The parameter of the new operator sets the created object's Outer variable and Self is the object executing that code, i.e. objects of class A and B respectively. The helper object are supposed to call the Help and BetterHelp functions of their corresponding outer objects. Without the within clause, that might look as follows:

class AHelper extends Object;
 
function TryToHelp()
{
  A(Outer).Help();
}
class BetterHelper extends AHelper;
 
function TryToHelp()
{
  B(Outer).BetterHelp();
}

But there are still problems. Not only is the typecasted access to the Outer variable a bit clunky, but there's also no guarantee it actually always points to an object of type A or B respectively. These can be resolved using a within clause:

class AHelper extends Object within A;
 
function TryToHelp()
{
  Outer.Help();
}
class BetterHelper extends AHelper within B;
 
function TryToHelp()
{
  Outer.BetterHelp();
}

The within clauses guarantee that AHelper and BetterHelper objects are definitely created with an A or B object as first parameter of the new operator respectively. You can now use the Outer variable without typecasting it.

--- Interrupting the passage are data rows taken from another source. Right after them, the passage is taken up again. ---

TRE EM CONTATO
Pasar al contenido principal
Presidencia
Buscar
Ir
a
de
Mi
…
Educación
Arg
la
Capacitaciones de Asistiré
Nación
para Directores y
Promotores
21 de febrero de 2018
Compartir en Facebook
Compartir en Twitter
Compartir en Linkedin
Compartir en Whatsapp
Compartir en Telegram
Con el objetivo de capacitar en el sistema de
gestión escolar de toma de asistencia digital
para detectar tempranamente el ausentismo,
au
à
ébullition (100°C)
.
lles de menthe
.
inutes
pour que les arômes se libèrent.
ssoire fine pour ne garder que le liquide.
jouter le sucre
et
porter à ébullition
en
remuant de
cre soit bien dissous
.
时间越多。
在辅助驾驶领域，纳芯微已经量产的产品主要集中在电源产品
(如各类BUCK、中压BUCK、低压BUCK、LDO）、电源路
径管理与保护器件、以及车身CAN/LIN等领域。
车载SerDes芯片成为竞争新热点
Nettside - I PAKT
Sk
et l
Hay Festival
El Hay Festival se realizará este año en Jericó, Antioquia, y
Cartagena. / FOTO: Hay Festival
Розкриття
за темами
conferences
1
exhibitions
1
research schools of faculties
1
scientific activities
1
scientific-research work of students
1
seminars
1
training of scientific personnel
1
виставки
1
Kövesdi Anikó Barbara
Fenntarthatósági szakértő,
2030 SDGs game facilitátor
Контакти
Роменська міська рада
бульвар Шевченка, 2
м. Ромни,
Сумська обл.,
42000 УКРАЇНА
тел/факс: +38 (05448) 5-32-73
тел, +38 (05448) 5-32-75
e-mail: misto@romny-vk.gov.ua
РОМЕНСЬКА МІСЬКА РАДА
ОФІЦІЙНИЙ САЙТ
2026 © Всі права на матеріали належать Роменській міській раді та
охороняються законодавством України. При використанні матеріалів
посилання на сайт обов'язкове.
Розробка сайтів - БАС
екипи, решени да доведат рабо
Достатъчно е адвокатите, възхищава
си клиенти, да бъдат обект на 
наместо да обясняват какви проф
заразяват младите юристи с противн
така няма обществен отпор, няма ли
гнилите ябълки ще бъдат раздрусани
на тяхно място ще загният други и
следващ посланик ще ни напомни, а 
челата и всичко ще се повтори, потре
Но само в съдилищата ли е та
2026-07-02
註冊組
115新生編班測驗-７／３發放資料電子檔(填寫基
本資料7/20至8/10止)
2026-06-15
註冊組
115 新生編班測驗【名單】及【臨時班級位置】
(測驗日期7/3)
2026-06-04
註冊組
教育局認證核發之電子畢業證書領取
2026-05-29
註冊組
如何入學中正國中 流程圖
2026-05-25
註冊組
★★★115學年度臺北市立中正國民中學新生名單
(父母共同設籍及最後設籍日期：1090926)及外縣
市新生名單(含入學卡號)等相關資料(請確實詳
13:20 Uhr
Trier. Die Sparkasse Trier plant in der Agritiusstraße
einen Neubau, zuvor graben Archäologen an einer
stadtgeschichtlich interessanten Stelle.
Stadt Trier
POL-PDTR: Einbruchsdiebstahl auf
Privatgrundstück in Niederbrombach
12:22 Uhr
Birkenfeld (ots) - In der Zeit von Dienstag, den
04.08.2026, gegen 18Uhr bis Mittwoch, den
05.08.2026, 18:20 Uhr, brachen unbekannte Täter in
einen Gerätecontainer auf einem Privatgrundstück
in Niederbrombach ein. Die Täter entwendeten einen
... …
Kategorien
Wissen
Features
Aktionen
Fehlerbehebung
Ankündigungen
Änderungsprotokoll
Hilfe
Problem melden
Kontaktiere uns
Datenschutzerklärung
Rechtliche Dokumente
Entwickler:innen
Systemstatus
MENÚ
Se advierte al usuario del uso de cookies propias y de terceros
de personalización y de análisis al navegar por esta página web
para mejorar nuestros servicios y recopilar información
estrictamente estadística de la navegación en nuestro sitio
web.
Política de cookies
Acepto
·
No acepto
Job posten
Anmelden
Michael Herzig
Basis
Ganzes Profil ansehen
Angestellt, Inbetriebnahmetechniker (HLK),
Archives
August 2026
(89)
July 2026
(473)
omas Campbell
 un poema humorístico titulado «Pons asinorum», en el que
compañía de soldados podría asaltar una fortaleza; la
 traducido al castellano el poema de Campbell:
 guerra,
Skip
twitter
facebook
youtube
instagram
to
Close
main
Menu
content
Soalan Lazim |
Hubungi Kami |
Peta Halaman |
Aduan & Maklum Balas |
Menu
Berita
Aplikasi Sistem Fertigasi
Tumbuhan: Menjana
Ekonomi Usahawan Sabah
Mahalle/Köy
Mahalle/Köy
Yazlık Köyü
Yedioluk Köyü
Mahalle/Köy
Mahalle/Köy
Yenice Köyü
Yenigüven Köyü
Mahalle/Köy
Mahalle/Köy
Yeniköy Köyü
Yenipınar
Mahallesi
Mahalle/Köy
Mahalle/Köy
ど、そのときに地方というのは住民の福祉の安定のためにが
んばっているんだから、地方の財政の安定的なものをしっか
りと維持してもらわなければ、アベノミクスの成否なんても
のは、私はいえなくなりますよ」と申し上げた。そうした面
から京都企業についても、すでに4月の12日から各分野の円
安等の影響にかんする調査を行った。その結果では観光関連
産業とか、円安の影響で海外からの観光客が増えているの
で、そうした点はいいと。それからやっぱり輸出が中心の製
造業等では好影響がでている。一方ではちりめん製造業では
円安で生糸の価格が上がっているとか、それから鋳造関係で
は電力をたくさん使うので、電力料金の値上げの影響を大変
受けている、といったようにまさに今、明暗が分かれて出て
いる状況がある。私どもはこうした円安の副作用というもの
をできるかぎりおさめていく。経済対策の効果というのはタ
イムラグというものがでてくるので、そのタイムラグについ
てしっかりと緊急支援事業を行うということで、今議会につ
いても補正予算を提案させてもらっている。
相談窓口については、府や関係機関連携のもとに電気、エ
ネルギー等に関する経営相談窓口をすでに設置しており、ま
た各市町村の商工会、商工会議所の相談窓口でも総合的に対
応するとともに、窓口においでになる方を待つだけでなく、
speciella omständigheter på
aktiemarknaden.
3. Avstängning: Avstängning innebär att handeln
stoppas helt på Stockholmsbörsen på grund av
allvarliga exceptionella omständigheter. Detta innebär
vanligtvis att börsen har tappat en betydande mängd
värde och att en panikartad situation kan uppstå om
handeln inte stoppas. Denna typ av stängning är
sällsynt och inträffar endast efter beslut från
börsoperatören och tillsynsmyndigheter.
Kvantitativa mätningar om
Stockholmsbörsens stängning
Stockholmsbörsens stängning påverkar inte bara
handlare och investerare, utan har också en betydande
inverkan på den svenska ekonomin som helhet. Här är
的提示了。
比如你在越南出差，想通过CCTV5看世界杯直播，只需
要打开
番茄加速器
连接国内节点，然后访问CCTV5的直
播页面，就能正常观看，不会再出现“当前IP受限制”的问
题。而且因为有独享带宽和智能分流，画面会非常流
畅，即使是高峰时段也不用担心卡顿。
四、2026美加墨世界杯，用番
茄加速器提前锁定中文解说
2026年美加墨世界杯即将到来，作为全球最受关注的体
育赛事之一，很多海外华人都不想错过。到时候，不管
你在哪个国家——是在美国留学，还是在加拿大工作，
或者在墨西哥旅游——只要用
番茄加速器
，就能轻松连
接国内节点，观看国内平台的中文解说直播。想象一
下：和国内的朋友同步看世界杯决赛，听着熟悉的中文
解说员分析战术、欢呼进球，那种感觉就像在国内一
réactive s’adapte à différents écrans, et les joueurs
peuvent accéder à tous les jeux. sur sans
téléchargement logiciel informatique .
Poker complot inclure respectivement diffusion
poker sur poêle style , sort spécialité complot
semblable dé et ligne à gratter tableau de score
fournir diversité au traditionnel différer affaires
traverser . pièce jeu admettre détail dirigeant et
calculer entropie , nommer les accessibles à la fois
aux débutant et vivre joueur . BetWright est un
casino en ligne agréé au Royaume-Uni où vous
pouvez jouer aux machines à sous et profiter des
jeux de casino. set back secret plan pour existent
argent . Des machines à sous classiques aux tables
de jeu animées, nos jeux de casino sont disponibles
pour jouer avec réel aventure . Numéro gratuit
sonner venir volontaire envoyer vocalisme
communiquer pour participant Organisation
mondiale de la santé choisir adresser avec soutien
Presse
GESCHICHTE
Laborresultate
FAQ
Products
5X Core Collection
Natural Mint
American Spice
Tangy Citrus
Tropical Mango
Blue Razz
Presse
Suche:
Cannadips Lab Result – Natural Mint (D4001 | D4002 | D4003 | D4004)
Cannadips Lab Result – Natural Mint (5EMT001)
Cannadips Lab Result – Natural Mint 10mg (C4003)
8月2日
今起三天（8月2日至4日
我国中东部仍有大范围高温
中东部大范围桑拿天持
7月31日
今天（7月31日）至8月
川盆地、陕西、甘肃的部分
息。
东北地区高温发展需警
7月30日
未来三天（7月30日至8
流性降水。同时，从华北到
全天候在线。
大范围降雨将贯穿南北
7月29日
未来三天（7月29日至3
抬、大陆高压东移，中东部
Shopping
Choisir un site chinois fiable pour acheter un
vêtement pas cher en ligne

In fact, when the compiler finds any (unqualified) access to variables or functions not declared in the class or inherited from any of the parent classes, it tries accessing the variable or function through the Outer variable instead for classes declared within other classes. That means you could actually also write:

class AHelper extends Object within A;
 
function TryToHelp()
{
  Help();
}
class BetterHelper extends AHelper within B;
 
function TryToHelp()
{
  BetterHelp();
}

It will have absolutely the same result as the implementation that uses Outer. to call those functions. Epic Games programmers use this extensively, but you should keep in mind that it slightly reduces code readability because you no longer see that you actually call functions (or access variables) from a different object.